Wastewater treatment plants typically have one or more administration buildings that could benefit from the following energy-efficiency measures. These measures cost nothing or only a little, are easy to implement, and utilize proven technologies.
Turning things off
Turning things off seems simple, but remember that for every 1,000 kilowatt-hours (kWh) you save by turning things off, you’ll save $100 on your utility bill (assuming average electricity costs of 10 cents per kWh).
Computers and monitors. Computers and other electronic equipment can contribute up to 20 percent of overall energy consumption. You can gain significant energy savings by verifying that computer power-management settings are enabled on individual computers and monitors, forcing them to enter sleep mode after a specified period of inactivity. Effective power-management settings can cut a computer’s electricity use roughly in half, saving up to $75 annually per computer. Although most computers are now shipped with some sort of power management settings enabled, those settings can be disabled or made less effective, or they can be made more rigorous to maximize energy savings. For more information, the US Environmental Protection Agency (EPA) offers detailed instructions on Energy Star’s The Business Case for Power Management page.
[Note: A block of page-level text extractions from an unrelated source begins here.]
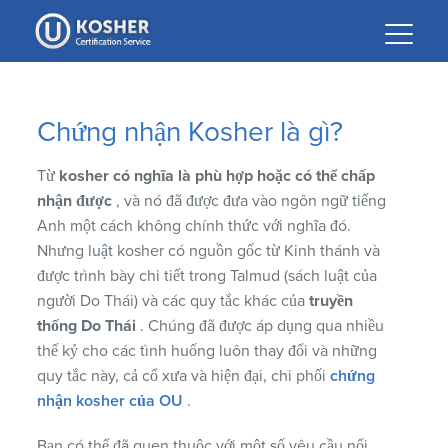
Please
note:
This
website
includes
Chứng nhận Kosher là gì?
an
accessibility
Từ
kosher có nghĩa là phù hợp hoặc có thể chấp
system.
nhận được
, và nó đã được đưa vào ngôn ngữ tiếng
Anh một cách không chính thức với nghĩa đó.
Nhưng luật kosher có nguồn gốc từ Kinh thánh và
được trình bày chi tiết trong Talmud (sách luật của
người Do Thái) và các quy tắc khác của
truyền
thống Do Thái
. Chúng đã được áp dụng qua nhiều
thế kỷ cho các tình huống luôn thay đổi và những
quy tắc này, cả cổ xưa và hiện đại, chi phối
chứng
nhận kosher của OU
.
Bạn có thể đã quen thuộc với một số yêu cầu nổi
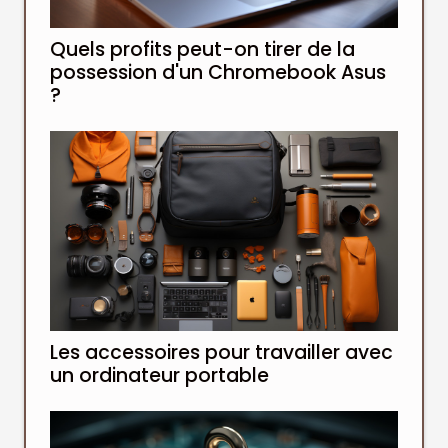
Quels profits peut-on tirer de la
possession d'un Chromebook Asus
?
Les accessoires pour travailler avec
un ordinateur portable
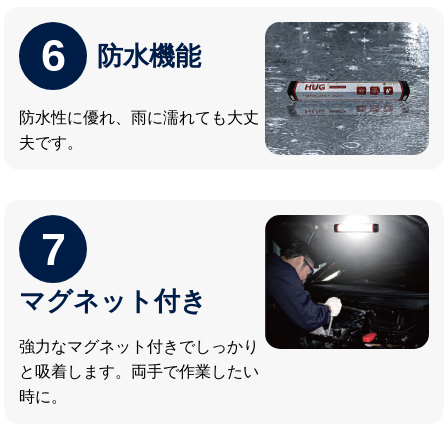
6
防水機能
防水性に優れ、雨に濡れても大丈
夫です。
7
マグネット付き
強力なマグネット付きでしっかり
と吸着します。両手で作業したい
時に。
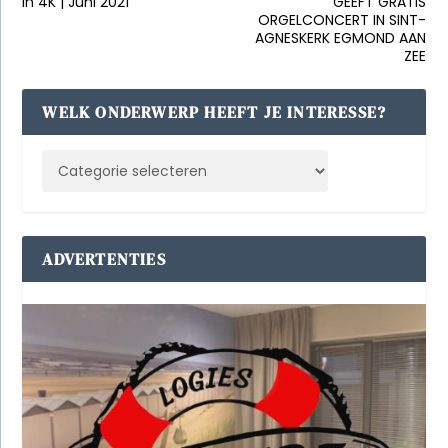
in 4K | Juni 2021
GEEFT GRATIS
ORGELCONCERT IN SINT-
AGNESKERK EGMOND AAN
ZEE
WELK ONDERWERP HEEFT JE INTERESSE?
ADVERTENTIES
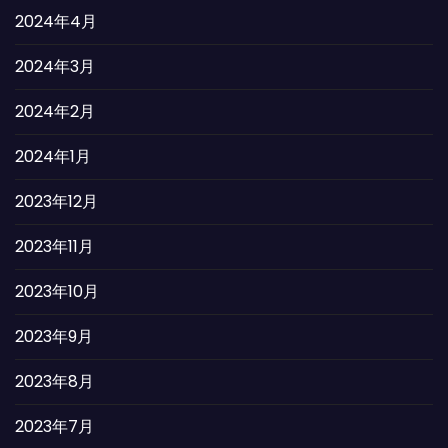
2024年4月
2024年3月
2024年2月
2024年1月
2023年12月
2023年11月
2023年10月
2023年9月
2023年8月
2023年7月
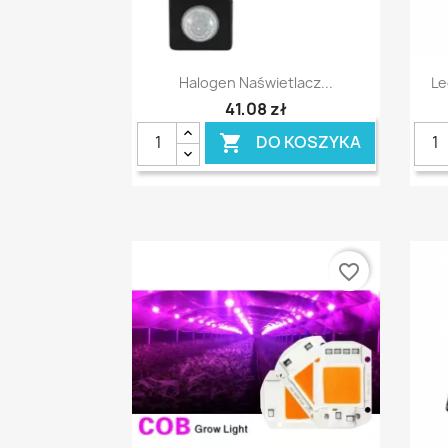
Szybki podgląd

Halogen Naświetlacz...
Le
41,08 zł
DO KOSZYKA

favorite_border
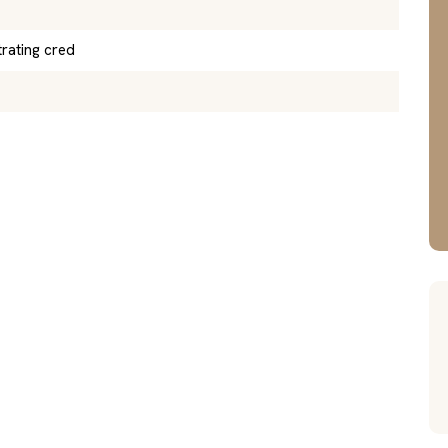
trating cred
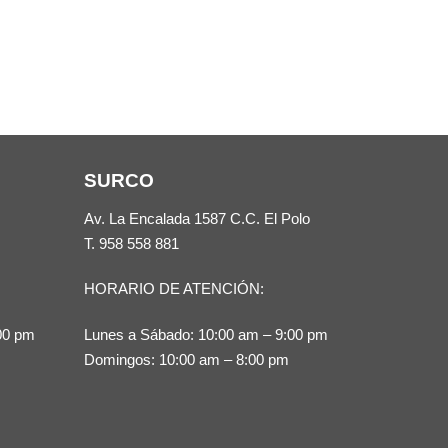
SURCO
Av. La Encalada 1587 C.C. El Polo
T.
958 558 881
HORARIO DE ATENCIÓN:
00 pm
Lunes a Sábado: 10:00 am – 9:00 pm
Domingos: 10:00 am – 8:00 pm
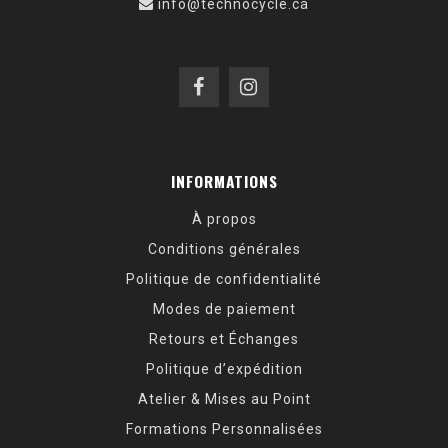
info@technocycle.ca
INFORMATIONS
À propos
Conditions générales
Politique de confidentialité
Modes de paiement
Retours et Échanges
Politique d’expédition
Atelier & Mises au Point
Formations Personnalisées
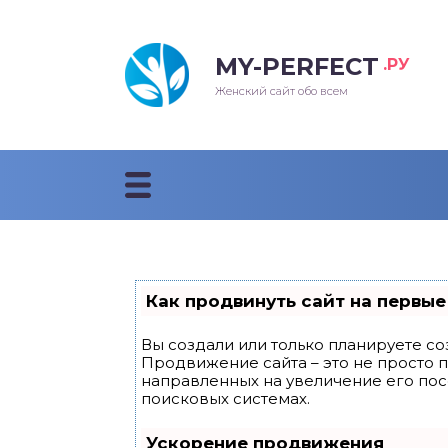
MY-PERFECT
.РУ
лосы
нские
ска
ти
Женский сайт обо всем
рижки
жские
мпунь
дные прически 2018
рода
дные стрижки 2018
облемы и лечение
Как продвинуть сайт на первые
Вы создали или только планируете соз
Продвижение сайта – это не просто 
направленных на увеличение его по
поисковых системах.
Ускорение продвижения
Other office equipment and plug loads. Like computers, devices such as printers, fax machines, and coffeemakers often have energy-reduction settings that can yield substantial energy savings. Additionally, consider using smart power strips with occupancy sensors, which are an easy way to shut off often-forgotten energy users such as printers, monitors, desk lamps, and radios.
Lights. Lights should be turned off when not in use, but many people forget to take this step. When properly installed, occupancy sensors and timers can do this for you. A no-cost option is to simply train staff to turn off lights as part of their closing procedures (you can also help by posting a notice that identifies the locations of light switches).
Chilled-water drinking fountains. Water fountains generally don’t need to provide ice-cold water 24 hours a day unless it’s required for health reasons. In most cases, you can turn off the cooling systems in drinking fountains.
Vending machines. Refrigerated vending machines typically operate 24/7, using 2,500 to 4,400 kWh per year and adding to cooling loads in the spaces they occupy. Timers or occupancy sensors can yield significant savings because they allow the machines to turn on only when a customer is present or when the compressor must run to maintain the product at the desired temperature.
Walk-through audits. For facilities that don’t operate constantly, one method to identify energy-efficiency opportunities is a walk through the facility after hours. Much of the equipment that is left on overnight or over the weekend in an empty building is a good candidate for saving energy by switching it off. Consider recruiting volunteers from each shift as monitors.
Motors. Identify motors that are operating unnecessarily and shut them down. This could be as simple as ceiling fans running in unoccupied spaces or as complicated as cooling tower fans still running after target temperatures have been met.
Turning things down
Some equipment cannot be turned off entirely but can be turned down to save energy.
HVAC temperature setbacks. During closed hours, turn down temperature settings during heating seasons and turn them up in cooling seasons. Programmable thermostats make temperature setbacks a reliable option.
Peripheral and back rooms. Make sure that HVAC settings in rarely used offices and other peripheral rooms are at minimum settings.
Window shades and blinds. During warm weather, blinds can block direct sunlight and reduce cooling needs; in the winter, opening the blinds on south-facing windows will let in sunlight to help heat the space.
Optimizing operations and maintenance
Given all the moving mechanical parts in a wastewater treatment plant, it’s very important to remember that regularly scheduled operations and maintenance (O&M) can keep equipment running smoothly and delivering energy savings.
Check motors. Mechanical problems are the main cause of premature failures of electric motors. Routinely lubricating motors, checking for clean and adequate ventilation, and ensuring that motors aren’t suffering from a voltage imbalance will help them achieve their full-life potential while simultaneously minimizing their energy consumption.
Inspect fans, bearings, and belts. A thorough inspection of fan blades, bearings, and belts at least once a year can prevent failure and maintain efficiency. During the inspection, fan blades should be cleaned, bearings should be checked for adequate lubrication, and belts should be adjusted and changed if needed.
Conduct a recommissioning audit. Professionals who are trained in identifying wastewater treatment O&M and capital opportunities offer audits similar to the walk-through audit described above, but focused on identifying a broader set of opportunities (not just turning equipment off). The audit typically lasts up to a day, and ends with the delivery of a report detailing potential savings measures, plus estimated costs and benefits. The audit is often done in conjunction with benchmarking, which involves collecting facility energy use data, billing data, and facility comparison data. Recommissioning audits identify efficiency measures that will restore the overall plant performance to original design levels, but they do not delve into specifics about the performance of process systems.